Pages

Wednesday, March 14, 2012

Friends: Amber's Edition

As I was searching online trying to find others dealing with the same situations as mine I found a wonderful blog titled, Friends. I can relate to a lot of statements that Stuart Buck makes in regards to being married with kids and finding it more difficult to create new friendships. These past couple of months have been a very deep and down self reflection period. As I refuse to cry over things that provide me little or no answers I have spent much more time reflecting and making changes to myself. One of those changes is to focus on the positive. I do have friends. I have what this author refers to as soul mates. One of my friends since 6th grade is someone that I talk to nearly daily. We are each other's morning coffee as we go over our nightly activities and the cute things that our 3 kids under 4 are doing. Often we will also call each other first when our kids are experiencing something and we think that the other might know what is going on. We don't get to see each other often, but I know without a minute of hesitation that she is there for me in a second and she knows that I would do anything for her.

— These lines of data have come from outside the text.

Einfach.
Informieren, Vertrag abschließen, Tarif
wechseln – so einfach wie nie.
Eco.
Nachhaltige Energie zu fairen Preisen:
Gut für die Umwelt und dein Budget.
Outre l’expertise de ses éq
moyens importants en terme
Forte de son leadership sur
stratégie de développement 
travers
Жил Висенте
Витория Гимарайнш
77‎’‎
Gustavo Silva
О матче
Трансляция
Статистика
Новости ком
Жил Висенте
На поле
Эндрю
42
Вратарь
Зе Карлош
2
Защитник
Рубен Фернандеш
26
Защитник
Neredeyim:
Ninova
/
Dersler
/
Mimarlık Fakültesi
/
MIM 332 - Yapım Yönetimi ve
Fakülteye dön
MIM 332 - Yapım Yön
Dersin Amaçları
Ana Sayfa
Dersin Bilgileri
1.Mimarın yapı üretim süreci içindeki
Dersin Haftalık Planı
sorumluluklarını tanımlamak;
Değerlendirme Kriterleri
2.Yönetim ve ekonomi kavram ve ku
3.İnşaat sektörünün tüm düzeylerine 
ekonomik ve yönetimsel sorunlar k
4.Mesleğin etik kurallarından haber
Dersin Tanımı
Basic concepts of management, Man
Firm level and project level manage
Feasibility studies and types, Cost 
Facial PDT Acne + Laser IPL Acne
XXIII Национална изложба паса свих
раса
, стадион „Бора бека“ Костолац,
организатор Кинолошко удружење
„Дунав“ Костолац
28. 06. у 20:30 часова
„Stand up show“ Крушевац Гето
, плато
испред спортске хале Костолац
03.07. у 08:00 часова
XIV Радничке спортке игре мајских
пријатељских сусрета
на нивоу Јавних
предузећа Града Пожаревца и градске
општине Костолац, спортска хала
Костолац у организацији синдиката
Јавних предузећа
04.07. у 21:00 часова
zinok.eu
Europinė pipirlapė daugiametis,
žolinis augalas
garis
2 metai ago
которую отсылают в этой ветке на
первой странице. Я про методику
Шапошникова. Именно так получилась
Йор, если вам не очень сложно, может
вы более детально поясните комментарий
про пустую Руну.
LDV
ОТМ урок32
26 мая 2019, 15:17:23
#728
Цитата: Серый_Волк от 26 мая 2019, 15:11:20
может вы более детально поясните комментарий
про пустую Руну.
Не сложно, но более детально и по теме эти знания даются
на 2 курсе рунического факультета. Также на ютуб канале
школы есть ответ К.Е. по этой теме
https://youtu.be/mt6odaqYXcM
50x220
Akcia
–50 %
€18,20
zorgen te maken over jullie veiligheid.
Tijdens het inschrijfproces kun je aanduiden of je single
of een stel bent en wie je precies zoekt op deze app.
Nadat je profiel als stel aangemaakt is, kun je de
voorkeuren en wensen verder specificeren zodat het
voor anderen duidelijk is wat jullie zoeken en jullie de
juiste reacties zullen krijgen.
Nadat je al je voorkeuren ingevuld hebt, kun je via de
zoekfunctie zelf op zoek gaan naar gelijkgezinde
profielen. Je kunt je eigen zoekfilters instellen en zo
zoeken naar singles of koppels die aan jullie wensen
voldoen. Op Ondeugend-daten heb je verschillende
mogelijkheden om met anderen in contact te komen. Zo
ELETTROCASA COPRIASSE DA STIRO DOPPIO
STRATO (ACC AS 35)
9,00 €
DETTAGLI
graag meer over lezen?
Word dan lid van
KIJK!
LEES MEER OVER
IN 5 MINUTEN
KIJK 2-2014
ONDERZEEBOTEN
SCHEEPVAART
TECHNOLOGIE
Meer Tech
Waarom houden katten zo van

Several of my other friendships have started by going to the same church for the past nearly 10 years. It is always nice when Kyle and I both mesh with the couple and we can share family activities. We have a couple of these families that we have impromptu dinner/activity nights. It seems during cold/flu season that these become more infrequent because Kyle and I are extremely paranoid about germs and try as much as possible to keep our little boy from getting sick.

As I have spent time reflecting about making changes in my life I have evaluated what I am looking for in a friend rather than how few friends I have. My friend Jodie often says that I have lots of friends. I agree with her statement, but I would rather invest time in those friendships that are deep than have several "surface" level friendships. I am striving to provide my friends with trust, integrity, and most of all compassion and love. It isn't the easiest thing to do to always just listen and not react, but often it is what is expected of us. When is the last time that you just sat and listened to a friend without giving them advice? When is the last time that you truly kept that secret? I am in no way perfect, but I am making leaps and bounds in the areas of trying to be a good friend and in return it is improving the biggest friendship of all; my relationship with Jesus.

Kyle and I both want our marriage to be centered on Jesus and realize that to do this it requires keeping your morals and integrity in check at all time. Make sure that you are being a positive reflection to those around you, rather than allowing them to pull you down into their destructive path. I know that this friendship blog tends to ramble, but I really wanted to share some stuff from my heart.